I personally have always been uncomfortable with the swift, almost dancing way the Intermezzo is often played, so de Larrocha’s and Davis’s expansive version was much to my taste, and again the conductor draws some beautiful phrasing from the cellos. The finale goes at a fairly comfortable pace, but once again there is the artists’ lively rhythmic sense to prevent it getting bogged down.

In the last resort this performance doesn’t seem to intend to scale the heights; it gives us Schumann enjoying domestic bliss rather than the lone seer. I’m not sure that certain famous performances, Richter’s for a start, don’t make a more important statement, but I very much recommend anybody who has one of the more excitable interpretations to take this for comparison and, if the idea of a version where Eusebius wins the day over Florestan appeals to you, this might find this your favourite recording of all. It certainly represents one kind of ideal.

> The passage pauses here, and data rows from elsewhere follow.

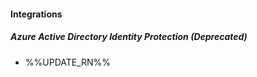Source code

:
#### Integrations

##### Azure Active Directory Identity Protection  (Deprecated)

- %%UPDATE_RN%%
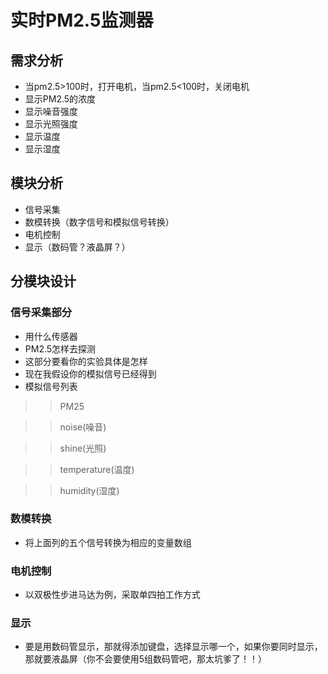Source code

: # 实时PM2.5监测器

## 需求分析

* 当pm2.5>100时，打开电机，当pm2.5<100时，关闭电机
* 显示PM2.5的浓度
* 显示噪音强度
* 显示光照强度
* 显示温度
* 显示湿度

## 模块分析

* 信号采集
* 数模转换（数字信号和模拟信号转换）
* 电机控制
* 显示（数码管？液晶屏？）

## 分模块设计

### 信号采集部分

* 用什么传感器
* PM2.5怎样去探测
* 这部分要看你的实验具体是怎样
* 现在我假设你的模拟信号已经得到
* 模拟信号列表

>> PM25

>> noise(噪音)

>> shine(光照)

>> temperature(温度)

>> humidity(湿度)

### 数模转换
* 将上面列的五个信号转换为相应的变量数组

### 电机控制
* 以双极性步进马达为例，采取单四拍工作方式

### 显示
* 要是用数码管显示，那就得添加键盘，选择显示哪一个，如果你要同时显示，那就要液晶屏（你不会要使用5组数码管吧，那太坑爹了！！）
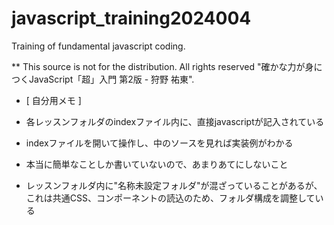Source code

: # javascript_training2024004

Training of fundamental javascript coding.

** This source is not for the distribution. All rights reserved "確かな力が身につくJavaScript「超」入門 第2版 - 狩野 祐東".

*  [ 自分用メモ ] 
* 各レッスンフォルダのindexファイル内に、直接javascriptが記入されている
* indexファイルを開いて操作し、中のソースを見れば実装例がわかる
* 本当に簡単なことしか書いていないので、あまりあてにしないこと
  
* レッスンフォルダ内に"名称未設定フォルダ"が混ざっていることがあるが、これは共通CSS、コンポーネントの読込のため、フォルダ構成を調整している
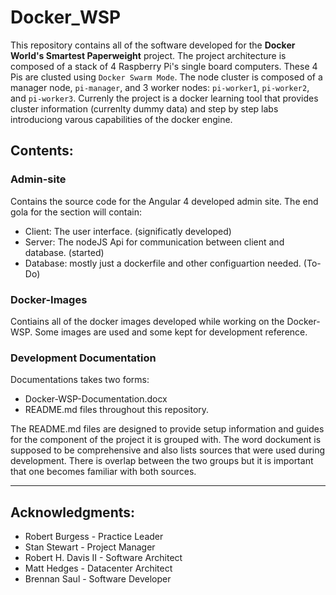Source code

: # Docker_WSP
This repository contains all of the software developed for the **Docker World's Smartest Paperweight** project.
The project architecture is composed of a stack of 4 Raspberry Pi's single board computers. These 4 Pis are clusted 
using `Docker Swarm Mode`. The node cluster is composed of a manager node, `pi-manager`, and 3 worker nodes: 
`pi-worker1`, `pi-worker2`, and `pi-worker3`. Currenly the project is a docker learning tool that 
provides cluster information (currenlty dummy data) and step by step labs introduciong varous capabilities 
of the docker engine.

## Contents:

### Admin-site
Contains the source code for the Angular 4 developed admin site. The end gola for the section will contain:
- Client: The user interface. (significatly developed)
- Server: The nodeJS Api for communication between client and database. (started)
- Database: mostly just a dockerfile and other configuartion needed. (To-Do)

### Docker-Images
Contiains all of the docker images developed while working on the Docker-WSP. Some images are used and some kept for
development reference. 

### Development Documentation
Documentations takes two forms:
- Docker-WSP-Documentation.docx
- README.md files throughout this repository. 

The README.md files are designed to provide setup information and guides for the component of the project 
it is grouped with. The word dockument is supposed to be comprehensive and also lists sources that were
used during development. There is overlap between the two groups but it is important that one becomes 
familiar with both sources.

<hr>

## Acknowledgments:

- Robert Burgess - Practice Leader
- Stan Stewart - Project Manager
- Robert H. Davis II - Software Architect 
- Matt Hedges - Datacenter Architect 
- Brennan Saul - Software Developer 
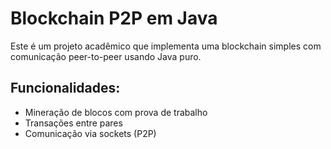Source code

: # Blockchain P2P em Java

Este é um projeto acadêmico que implementa uma blockchain simples com comunicação peer-to-peer usando Java puro.

## Funcionalidades:
- Mineração de blocos com prova de trabalho
- Transações entre pares
- Comunicação via sockets (P2P)
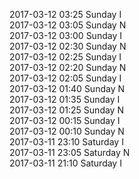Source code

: 2017-03-12 03:25 Sunday  I  
2017-03-12 03:05 Sunday  N  
2017-03-12 03:00 Sunday  I  
2017-03-12 02:30 Sunday  N  
2017-03-12 02:25 Sunday  I  
2017-03-12 02:20 Sunday  N  
2017-03-12 02:05 Sunday  I  
2017-03-12 01:40 Sunday  N  
2017-03-12 01:35 Sunday  I  
2017-03-12 01:25 Sunday  N  
2017-03-12 00:15 Sunday  I  
2017-03-12 00:10 Sunday  N  
2017-03-11 23:10 Saturday  I  
2017-03-11 23:05 Saturday  N  
2017-03-11 21:10 Saturday  I  
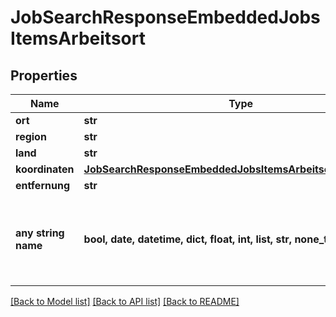 # JobSearchResponseEmbeddedJobsItemsArbeitsort


## Properties
Name | Type | Description | Notes
------------ | ------------- | ------------- | -------------
**ort** | **str** |  | [optional] 
**region** | **str** |  | [optional] 
**land** | **str** |  | [optional] 
**koordinaten** | [**JobSearchResponseEmbeddedJobsItemsArbeitsortKoordinaten**](JobSearchResponseEmbeddedJobsItemsArbeitsortKoordinaten.md) |  | [optional] 
**entfernung** | **str** |  | [optional] 
**any string name** | **bool, date, datetime, dict, float, int, list, str, none_type** | any string name can be used but the value must be the correct type | [optional]

[[Back to Model list]](../README.md#documentation-for-models) [[Back to API list]](../README.md#documentation-for-api-endpoints) [[Back to README]](../README.md)


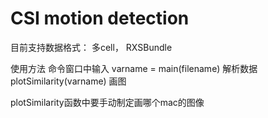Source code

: # CSI motion detection

目前支持数据格式： 多cell， RXSBundle

使用方法
命令窗口中输入 
varname = main(filename) 解析数据
plotSimilarity(varname) 画图



plotSimilarity函数中要手动制定画哪个mac的图像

In the Quintet we find a quite different sort of situation. In the concerto, de Larrocha was working with a master conductor who is also a master collaborator. Whether or not Davis would, of his own initiative, have interpreted the concerto in this way, he sees to it that pianist and orchestra are seemingly of one accord. The Tokyo String Quartet are shown in the booklet photograph to be a group of Bright Young Things; they intend to give a brilliant, upfront interpretation and neither hell nor high water nor Alicia de Larrocha are going to stop them. The result is a return to a fast-slow rather than single-tempo manner; not so much fast when it’s loud and slow when it’s soft as fast when they’re all together and slow when the piano is on its own. I found this particularly unsettling in the first movement where de Larroccha’s solo moments, beautifully played in themselves, sound as if they were dubbed in from a completely different performance. The other movements offer less scope for this sort of thing but the pianist nevertheless interposes a few slowings-down in the finale particularly. More than a loss of tempo, one notes a loss of tension when she is on her own, and one can sense the Bright Young Things, their bows at the ready, raring to pitch in and get things swinging again.

Piano quintets sometimes sound like piano concertos manqué, and string quartets will tell you that pianists used to playing solo tend to play as if they are precisely that. This performance is an interesting demonstration of how far the strings can impose themselves if they are so-minded. Whether this makes for a satisfactory version of the piece is another matter, but perhaps I’ve got it all wrong and other listeners will find a convincing interpretative agenda behind the apparent divergences. But if you are convinced by this, you are likely to find the concerto strait-laced; though recorded within months of each other, these performances are so different that they are hardly likely to appeal to the same audience. If you decide to investigate you can be assured of a very fine-sounding recording.